Les mesures mises en oeuvre n'eurent pas véritablement d'effet important sur l'emploi des seniors. Ainsi, l'article 17 de l'Ani propose de créer un nouveau cas de recours au CDD pour les personnes de plus de cinquante-sept ans inscrites depuis plus de trois mois comme demandeurs d'emploi. Instauré par décret 29 ( * ) et inscrit à l'article D. 1242-2 du code du travail, ce contrat de dix-huit mois maximum, renouvelable une fois, a pour objet de permettre à son titulaire d'acquérir des droits supplémentaires en vue de la liquidation de sa retraite à taux plein. Toutefois, selon l'étude d'impact annexée au projet de loi, il n'a pas été utilisé.
Plus récemment, un mécanisme d'aide à l'embauche des personnes de plus de quarante-cinq ans en contrat de professionnalisation a été mis en place 30 ( * ) . Une aide forfaitaire de deux mille euros est versée par Pôle emploi à l'employeur pour les contrats débutant après le 1 er mars 2011. Ce dispositif n'a pas connu le succès escompté : alors que l'objectif était de 10 000 contrats pour 2011, seulement 4 600 furent conclus au bénéfice de salariés âgés.
Pourtant, plusieurs pays européens ont réussi à atteindre et même à dépasser le seuil fixé par la stratégie de Lisbonne : l'Allemagne, par exemple, est passée d'un taux d'emploi de 37,4 % des seniors en 2000 à 59,9 % en 2011, soit une hausse de 60 %, à l'issue d'une profonde modification de son système d'assurance sociale.

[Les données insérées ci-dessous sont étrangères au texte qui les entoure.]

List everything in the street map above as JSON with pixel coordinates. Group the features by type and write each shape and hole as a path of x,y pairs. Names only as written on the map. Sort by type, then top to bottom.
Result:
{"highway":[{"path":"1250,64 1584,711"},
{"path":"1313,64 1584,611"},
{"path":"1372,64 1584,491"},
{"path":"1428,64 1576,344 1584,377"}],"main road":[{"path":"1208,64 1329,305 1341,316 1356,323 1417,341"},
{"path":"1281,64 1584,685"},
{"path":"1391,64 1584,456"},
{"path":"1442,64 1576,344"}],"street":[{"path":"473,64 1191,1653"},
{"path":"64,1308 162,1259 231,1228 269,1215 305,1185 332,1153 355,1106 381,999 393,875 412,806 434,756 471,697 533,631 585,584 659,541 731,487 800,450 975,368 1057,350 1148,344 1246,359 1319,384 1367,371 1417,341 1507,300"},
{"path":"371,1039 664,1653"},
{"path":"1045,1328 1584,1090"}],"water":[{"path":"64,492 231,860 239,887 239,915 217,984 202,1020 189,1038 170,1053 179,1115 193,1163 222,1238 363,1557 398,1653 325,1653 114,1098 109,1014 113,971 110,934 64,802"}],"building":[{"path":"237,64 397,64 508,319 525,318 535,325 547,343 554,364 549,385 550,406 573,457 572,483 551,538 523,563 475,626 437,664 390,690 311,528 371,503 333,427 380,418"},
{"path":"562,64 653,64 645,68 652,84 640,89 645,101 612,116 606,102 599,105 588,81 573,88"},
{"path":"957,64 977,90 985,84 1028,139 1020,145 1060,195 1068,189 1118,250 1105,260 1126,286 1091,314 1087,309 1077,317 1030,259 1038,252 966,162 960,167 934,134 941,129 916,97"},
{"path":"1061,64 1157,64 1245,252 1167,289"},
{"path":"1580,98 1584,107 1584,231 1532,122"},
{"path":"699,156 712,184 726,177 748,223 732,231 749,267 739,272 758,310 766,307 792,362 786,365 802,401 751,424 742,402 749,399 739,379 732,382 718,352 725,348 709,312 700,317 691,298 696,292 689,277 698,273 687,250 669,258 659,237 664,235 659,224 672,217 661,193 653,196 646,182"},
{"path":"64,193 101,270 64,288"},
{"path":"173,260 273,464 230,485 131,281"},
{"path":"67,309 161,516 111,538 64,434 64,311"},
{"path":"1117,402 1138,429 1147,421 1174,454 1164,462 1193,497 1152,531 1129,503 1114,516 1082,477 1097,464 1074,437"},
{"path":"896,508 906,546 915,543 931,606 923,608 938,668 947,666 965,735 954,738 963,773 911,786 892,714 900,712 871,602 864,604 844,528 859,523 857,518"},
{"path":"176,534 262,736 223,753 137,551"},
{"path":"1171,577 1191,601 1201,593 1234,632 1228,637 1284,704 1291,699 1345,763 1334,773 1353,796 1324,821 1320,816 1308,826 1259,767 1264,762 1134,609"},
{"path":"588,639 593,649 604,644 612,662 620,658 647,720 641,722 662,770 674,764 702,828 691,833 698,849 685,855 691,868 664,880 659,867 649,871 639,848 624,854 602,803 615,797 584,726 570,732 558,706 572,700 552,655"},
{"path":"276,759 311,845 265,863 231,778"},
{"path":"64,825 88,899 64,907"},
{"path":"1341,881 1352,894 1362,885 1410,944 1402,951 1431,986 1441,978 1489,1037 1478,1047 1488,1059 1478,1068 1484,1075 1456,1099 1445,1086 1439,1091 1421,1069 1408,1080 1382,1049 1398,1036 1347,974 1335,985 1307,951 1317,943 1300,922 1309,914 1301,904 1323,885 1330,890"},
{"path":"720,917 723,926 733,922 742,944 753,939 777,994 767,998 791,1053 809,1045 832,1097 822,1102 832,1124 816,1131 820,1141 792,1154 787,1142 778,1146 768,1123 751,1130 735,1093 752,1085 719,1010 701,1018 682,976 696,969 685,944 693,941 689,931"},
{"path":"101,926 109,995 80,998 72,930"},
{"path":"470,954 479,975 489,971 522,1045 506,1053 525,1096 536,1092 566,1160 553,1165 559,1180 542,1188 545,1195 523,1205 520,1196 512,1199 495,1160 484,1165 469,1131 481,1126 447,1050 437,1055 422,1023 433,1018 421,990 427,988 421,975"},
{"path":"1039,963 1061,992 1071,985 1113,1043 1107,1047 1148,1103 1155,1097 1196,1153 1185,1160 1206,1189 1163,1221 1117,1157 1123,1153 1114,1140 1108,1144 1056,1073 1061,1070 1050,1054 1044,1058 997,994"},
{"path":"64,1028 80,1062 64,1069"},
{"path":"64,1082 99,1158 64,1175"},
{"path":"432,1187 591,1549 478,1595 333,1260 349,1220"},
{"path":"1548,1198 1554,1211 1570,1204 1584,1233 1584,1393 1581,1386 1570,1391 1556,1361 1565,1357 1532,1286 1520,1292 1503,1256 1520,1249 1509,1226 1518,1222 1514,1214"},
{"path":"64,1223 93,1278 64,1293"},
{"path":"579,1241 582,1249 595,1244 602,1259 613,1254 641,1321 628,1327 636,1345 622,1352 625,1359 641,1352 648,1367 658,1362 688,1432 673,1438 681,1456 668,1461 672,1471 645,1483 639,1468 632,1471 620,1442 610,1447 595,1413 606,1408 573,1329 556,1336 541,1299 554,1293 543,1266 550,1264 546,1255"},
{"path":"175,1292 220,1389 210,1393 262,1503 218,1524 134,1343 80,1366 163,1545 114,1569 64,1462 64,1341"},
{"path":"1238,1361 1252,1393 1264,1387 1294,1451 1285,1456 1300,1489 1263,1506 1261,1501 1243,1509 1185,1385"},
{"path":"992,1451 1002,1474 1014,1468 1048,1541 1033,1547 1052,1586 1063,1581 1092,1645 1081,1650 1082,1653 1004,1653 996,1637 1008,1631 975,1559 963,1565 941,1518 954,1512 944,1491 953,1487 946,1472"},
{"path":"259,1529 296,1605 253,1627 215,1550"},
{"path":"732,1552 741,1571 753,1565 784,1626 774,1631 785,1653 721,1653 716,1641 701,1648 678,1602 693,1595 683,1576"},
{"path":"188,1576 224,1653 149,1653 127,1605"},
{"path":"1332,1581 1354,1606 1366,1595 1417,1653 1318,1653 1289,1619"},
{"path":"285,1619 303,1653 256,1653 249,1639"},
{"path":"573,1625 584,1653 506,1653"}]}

Comme l'a expliqué Anne-Marie Guillemard lors de son audition, porter un regard rétrospectif plus lointain permet de constater que les réformes structurelles engagées par certains Etats ont abouti à la construction d'un nouveau consensus social sur la prolongation de la vie active et à une véritable intégration des seniors dans l'emploi . Les Pays-Bas, qui avaient un taux d'emploi des 55-64 ans plus faible que la France en 1995, ont vu celui-ci doubler en quinze ans pour atteindre 56,1 % en 2011, soit 35 % de plus que notre pays. Il n'y a donc aucune fatalité à la stagnation de l'emploi des seniors : une prise de conscience de l'importance de cette question par l'ensemble des acteurs économiques et sociaux est nécessaire pour obtenir des résultats similaires.
Taux d'emploi des 55-64 ans
(%)
Source : Eurostat
* 29 Décret n° 2006-1070 du 28 août 2006 aménageant les dispositions relatives au contrat à durée déterminée afin de favoriser le retour à l'emploi des salariés âgés.
* 30 Par le décret n° 2011-524 du 16 mai 2011 relatif à l'aide à l'embauche des demandeurs d'emploi de quarante-cinq ans et plus en contrat de professionnalisation.